The phrase “Defund the Police” was discussed in an event hosted by the UR School of Medicine & Dentistry students last Tuesday, led by Police Accountability Board Vice-Chair Dr. Celia McIntosh and UR associate professor of Anthropology Kristin Doughty.

During the event, the organizers discussed a couple of directions that Defunding the Police can take. Reform, whereby the public would restore legitimacy to the police force, focuses on repairing the damages of abusive policing practices enforced upon marginalized communities by retraining the police force to be less biased and holding officers accountable for abuses of power. Reformists believe that having police forces apologize for centuries of abuse and partner with community organizations would help them truly work toward a transformation and rebuild trust.

Many go further and advocate for defunding the police and refunding the community, reallocating the police budget to other community services. 

Police abolitionists take the above idea further, and in addition to defunding the police, would like to see reduced and eventually eliminate contact between the public and police. Abolitionists seek to transform the pre-existing white supremacist rooted form of policing by disarming, disbanding, and disempowering the police system.

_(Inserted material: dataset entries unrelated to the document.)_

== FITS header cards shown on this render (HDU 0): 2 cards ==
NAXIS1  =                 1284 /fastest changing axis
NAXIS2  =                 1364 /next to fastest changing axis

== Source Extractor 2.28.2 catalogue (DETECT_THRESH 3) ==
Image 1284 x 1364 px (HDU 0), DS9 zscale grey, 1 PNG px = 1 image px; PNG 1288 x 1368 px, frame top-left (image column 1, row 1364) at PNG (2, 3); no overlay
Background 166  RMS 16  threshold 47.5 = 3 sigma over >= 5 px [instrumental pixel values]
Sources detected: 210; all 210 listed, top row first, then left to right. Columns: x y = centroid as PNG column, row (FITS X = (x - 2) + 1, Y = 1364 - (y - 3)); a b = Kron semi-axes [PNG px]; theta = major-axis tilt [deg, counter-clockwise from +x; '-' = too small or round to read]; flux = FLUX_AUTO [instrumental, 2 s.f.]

McIntosh said that she supports the reallocation route. 

“Defunding the police essentially means the police will be funded but will not be overfund[ed],” she said. “The city budget will be redistributed […] [meaning] everyone [will get] a fair share in terms of the funding. [The phrase] ‘defunding the police’ makes it sounds like individuals want to terminate all funding […], but really it’s saying that we need to give the community a fair chance.” 

She went on to say that redistributing the funds could help support community resources and other professionals in the medical and educational fields. This support would include having the community work together to provide support for those who need help instead of relying on police to act as mental health professionals and educational specialists. 

“Even though we are talking about police brutality, health care providers also have a duty to do no harm,” McIntosh said. “Racism is a public health crisis and when providers have an underlying bias, they have the potential to do harm.”

Doughty said that the conversation of defunding the police should center around the terms of structural changes. Instead of forming discussions around who to blame, Doughty said that it is important to shift the discussion to “the pressing social problems” and their resources in order to help the community. 

According to Doughty, the three key pieces to help with that shift are “think[ing] historically and comparatively” and understanding what policing is, “shifting the mindset from solving problems through capture and control to support,” and “think[ing] systematically and at [a] structural level as a society, a city, as a campus” what the problems and the “best systems to be put in place” are.

The event then shifted focus to the issue of policing: how one should address it and why it needs to change. To understand this issue, Doughty said that one should understand the underlying issue of redlining, a practice that involves identifying which areas are striving and which areas are struggling. 

She went on to say that neighborhoods with a high rate of minority residents were more likely to be redlined because people of different races were deemed less desirable than white people.

This issue is evident in police brutality, as officers tended to live outside the city in predominantly white areas, and enter redlined and marginalized communities, Doughty said.

“The region where the 1964 race uprising occurred in Rochester was historically redlined,” Doughty said. “Daniel Prude was killed on a street corner in an area that was redlined. The officers who were involved in these killings and in these events live in areas that were not redlined; they were outside in the suburbs.”

Because these practices have decades-old roots in the system, Doughty said that it’s “hard to fix a system […] rooted in that logic.” In order to combat this, McIntosh brought up several suggestions, including developing a local 24/7 response team, having responsive mental health providers, mandating diversity training, and bringing in the “appropriate, diverse people and [having] these conversations.” 

By doing these things, “essentially anyone can help the community be more sustainable,” McIntosh said.